When the EU and the UK started to work on their approaches to AI regulation, they seemed to be taking two diametrically opposed views. Rather than opt for a ‘rules-based approach’, like the EU, the UK decided to take a ‘principles-based approach’ which has five core principles underpinning it. These are (1) safety, security and robustness; (2) appropriate transparency and explainability; (3) fairness; (4) accountability and governance; and (5) contestability and redress. Unlike the EU, the UK did not introduce any new legislation and did not put the five principles on a statutory footing. Finally, the UK went for what we call a ‘vertical approach’ to AI regulation, relying on the expertise of existing regulators and their deep sectoral knowledge to tailor the implementation of the principles to the specific context where the AI system is used.
Common ground
Now, I want to challenge the notion that the two approaches are diametrically opposed because however different they seem, there are points of overlap and intersection and as time passes, we do see them slowly converging towards a healthy middle.
What are the points of commonality? If you look at the ‘rules-based’ and the ‘principles-based’ approaches, there is a common denominator between them, which is that both approaches are risk based. The level of risk provides the sliding scale that determines the extent to which the rules or the principles apply.

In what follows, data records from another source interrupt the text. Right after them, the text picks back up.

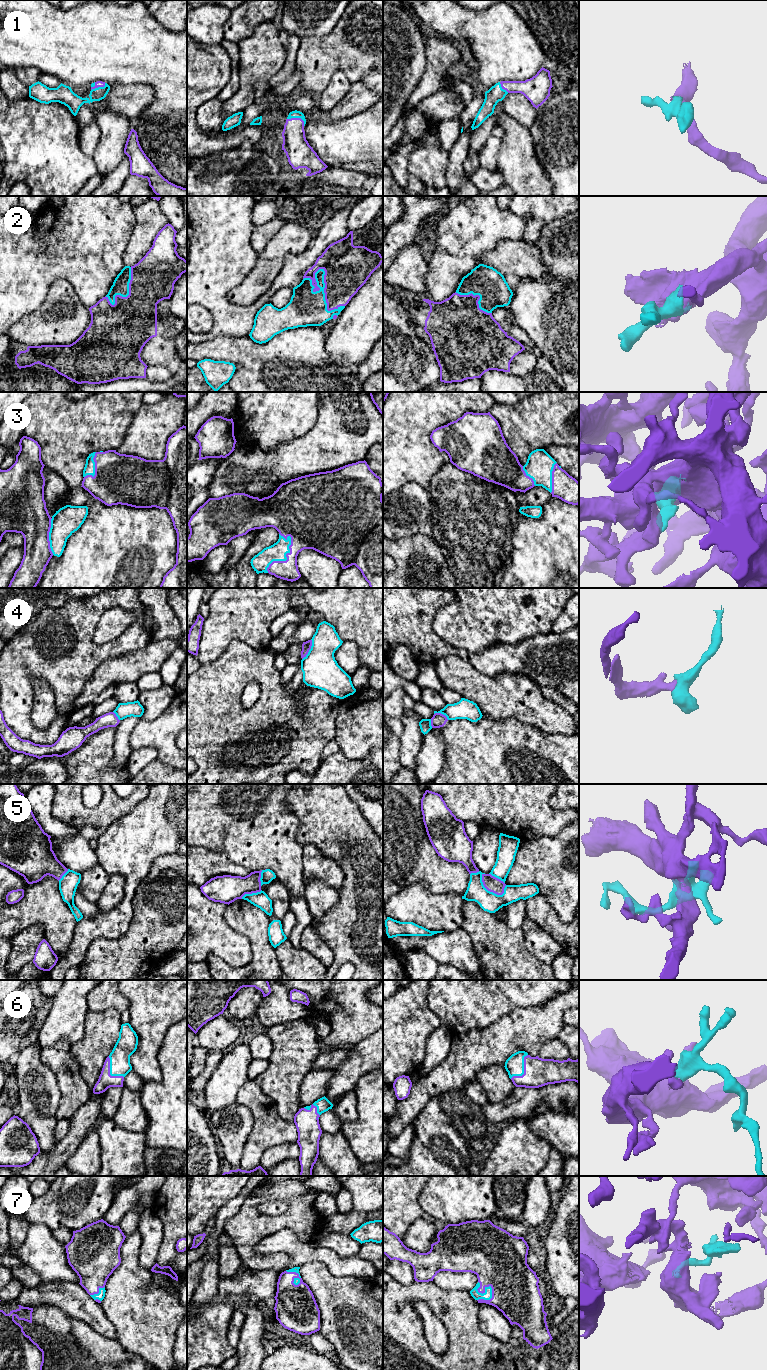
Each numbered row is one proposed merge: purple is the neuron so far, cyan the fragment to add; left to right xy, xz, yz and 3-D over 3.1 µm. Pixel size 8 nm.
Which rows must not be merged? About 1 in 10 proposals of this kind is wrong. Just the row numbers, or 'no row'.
4

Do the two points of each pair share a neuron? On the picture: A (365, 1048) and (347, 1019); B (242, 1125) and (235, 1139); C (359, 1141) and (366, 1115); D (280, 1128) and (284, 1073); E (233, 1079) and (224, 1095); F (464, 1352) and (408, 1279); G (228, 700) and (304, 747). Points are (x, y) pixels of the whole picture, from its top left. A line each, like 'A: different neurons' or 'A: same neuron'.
A: different neurons
B: same neuron
C: same neuron
D: different neurons
E: same neuron
F: different neurons
G: same neuron

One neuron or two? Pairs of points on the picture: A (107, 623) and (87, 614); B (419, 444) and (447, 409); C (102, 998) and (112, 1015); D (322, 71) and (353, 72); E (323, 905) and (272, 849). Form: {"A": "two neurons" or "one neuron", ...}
{"A": "two neurons", "B": "one neuron", "C": "two neurons", "D": "one neuron", "E": "two neurons"}

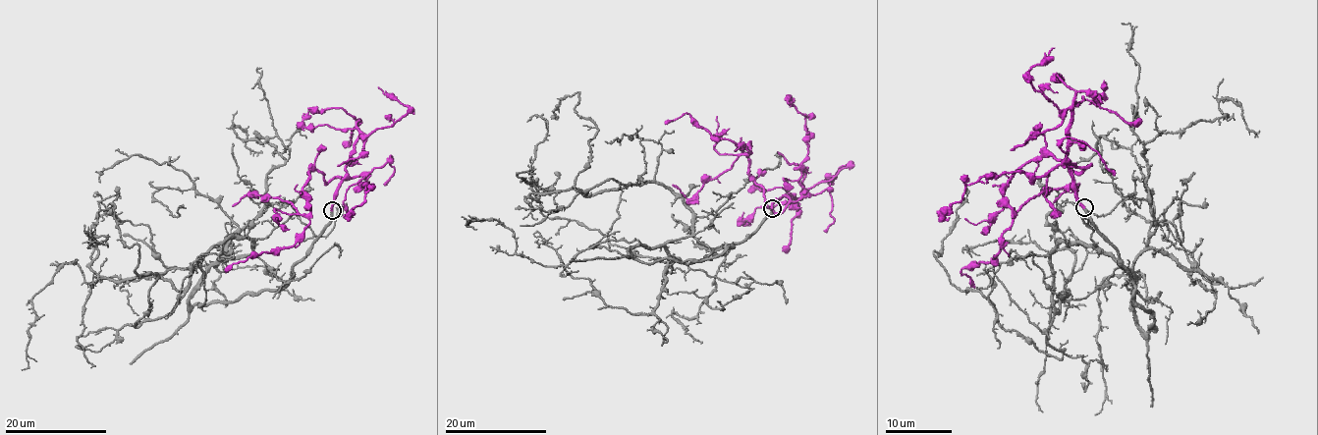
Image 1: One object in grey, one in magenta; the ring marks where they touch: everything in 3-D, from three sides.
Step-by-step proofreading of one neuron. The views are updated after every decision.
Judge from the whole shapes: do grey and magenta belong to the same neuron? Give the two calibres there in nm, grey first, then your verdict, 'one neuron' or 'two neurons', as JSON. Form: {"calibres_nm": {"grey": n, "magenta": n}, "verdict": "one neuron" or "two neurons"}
{"calibres_nm": {"grey": 340, "magenta": 360}, "verdict": "one neuron"}

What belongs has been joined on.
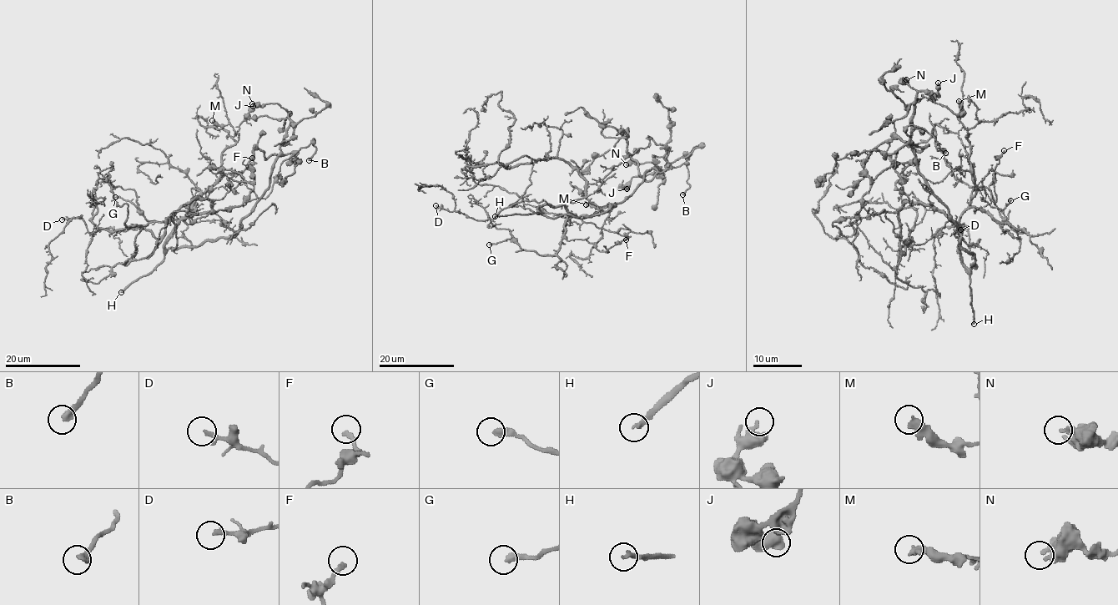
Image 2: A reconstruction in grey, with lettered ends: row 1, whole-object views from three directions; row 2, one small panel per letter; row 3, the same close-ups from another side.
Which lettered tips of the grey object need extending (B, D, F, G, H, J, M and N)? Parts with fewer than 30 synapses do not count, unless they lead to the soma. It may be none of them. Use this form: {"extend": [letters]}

Regarding new laws, it is true that at the time of writing, the EU is bringing in new legislation and the UK is not. However, the UK’s Government is signaling that legislation might follow. In the ‘A pro-innovation approach to AI regulation’ policy paper, the UK Government's stance is that it “will not put these principles on a statutory footing initially.” The word ‘initially’ is a clear signal that legislation may follow within the UK, as well.
Something that we knew from the very beginning is that a horizontal approach to AI regulation misses out on the sectoral nuances of AI design, development, and deployment, while a vertical approach misses out on the coordination mechanisms that a centralised approach brings. Despite going for a horizontal approach, the EU did concede to the addition of some sector-specific guidance in the EU AI Act, while the UK, despite going for a vertical approach, is building a centralised function to ensure regulatory coherence and to create mechanisms for regulatory coordination and oversight.
The other large point of commonality between the EU and the UK’s approaches to AI regulation is standards. I think this matters an awful lot, because the successful practice of both approaches relies heavily on AI standards.
Regardless of what your views are of the UK, the EU, and what their relationship should be, AI governance and regulation is an area that is in desperate need of international cooperation. AI development and advancement are global issues. If countries follow their own path when it comes to AI governance and regulation, not only will this lead to a fragmented and inefficient market, but it will also fail to prevent current and future harms linked to AI innovation. I believe that the world should – and can – come together to address these challenges.